Apesar da colaboração entre Ministérios e entidades, o rombo gerado por fraudes é difícil de reparar. Segundo documento do Fórum Brasileiro de Segurança Pública, chamado “Follow the Products”, a comercialização ilegal de combustíveis alcança 13 bilhões de litros anuais, com perdas fiscais de R$ 23 bilhões.
“Mesmo com avanços como a monofasia tributária, o segmento carece de um sistema nacional integrado de rastreamento, a fim de dificultar o combate à ilegalidade. Práticas como adulteração, contrabando, sonegação fiscal e lavagem de dinheiro são amplamente utilizadas por organizações criminosas, exigindo uma resposta integrada do Estado e do setor produtivo para enfrentar os amplos impactos econômicos, sociais e ambientais dessas atividades ilícitas”, mostra o levantamento.

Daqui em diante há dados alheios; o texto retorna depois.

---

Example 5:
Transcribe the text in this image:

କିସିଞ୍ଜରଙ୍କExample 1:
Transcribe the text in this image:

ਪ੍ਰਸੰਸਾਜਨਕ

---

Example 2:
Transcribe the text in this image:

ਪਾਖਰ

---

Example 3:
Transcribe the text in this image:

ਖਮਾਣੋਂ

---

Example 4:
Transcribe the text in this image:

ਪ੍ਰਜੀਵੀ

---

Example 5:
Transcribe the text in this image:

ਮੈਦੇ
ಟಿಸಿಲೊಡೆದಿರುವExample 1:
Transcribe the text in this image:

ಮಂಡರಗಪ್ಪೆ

Diante do cenário atual, outras entidades representativas do setor de combustíveis e biocombustíveis demonstram preocupação com o aumento potencial das fraudes no setor. Juntamente com a Fecombustíveis, Abicom, Brasilcom, IBP, ICL, Sindicom e SindTRR assinaram um manifesto pela revisão de cortes na Agência. “A notícia publicada pela ANP do corte de verbas na fiscalização, muito nos preocupa. A falta de fiscalização é praticamente uma “autorização” para os fraudadores atuarem livremente prejudicando ainda mais nosso mercado e gerando uma concorrência desleal”, ressalta Alvaro Faria.

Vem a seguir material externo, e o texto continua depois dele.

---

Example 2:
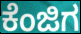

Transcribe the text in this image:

ಕೆಂಜಿಗ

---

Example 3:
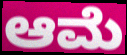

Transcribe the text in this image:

ಆಮೆ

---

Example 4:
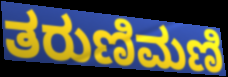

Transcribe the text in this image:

ತರುಣಿಮಣಿ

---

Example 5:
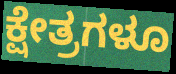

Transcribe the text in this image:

ಕ್ಷೇತ್ರಗಳೂ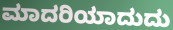
ಮಾದರಿಯಾದುದು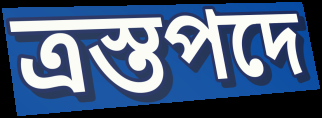
ত্রস্তপদে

RenovaBio e a cobrança de CBios
Não é de hoje que o mercado reclama tanto dos valores cobrados pelos CBios, quanto do fato de muitas empresas não adquirirem os títulos, conforme previsto na legislação, gerando mais uma situação de competitividade desleal.

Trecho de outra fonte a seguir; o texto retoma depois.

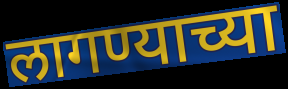
लागण्याच्याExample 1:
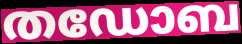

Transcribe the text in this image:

തഡോബ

Para Emerson Kapaz, uma grande conquista foi o resultado da ação realizada em parceria com a União da Indústria de Cana-de-Açúcar (Unica), que levou à aprovação de uma mudança na lei do RenovaBio, que implica na fiscalização e punição para as empresas que não recolhem CBios.
Na antiga legislação, uma artimanha usada pelos fraudadores era a possibilidade de se ter um CNPJ novo, deixando a empresa isenta por um ano de recolher. Com a atualização, todos os CNPJs que forem abertos recebem obrigatoriamente uma média de CBios a serem pagos. “Isso encerrou uma fraude que vimos muito no mercado. Agora, o CBios não recolhido passou a ser crime ambiental passível de multa, fechamento e cassação do CNPJ da empresa. As multas podem chegar até R$ 500 milhões, quando a empresa não executa o recolhimento devidamente”, explica o CEO do ICL.

No entanto, nem todas as entidades do mercado concordam com a cobrança do CBios. Para o diretor Executivo da Associação Nacional das Empresas Distribuidoras de Combustíveis (ANDC), Francisco Nelson Castro Neves, o RenovaBio coloca em risco a imagem dos biocombustíveis e a política ambiental brasileira, “por ser um programa frágil, sem integridade ambiental e que não atinge sua finalidade pública, além de impor uma distorção econômica brutal” para as empresas.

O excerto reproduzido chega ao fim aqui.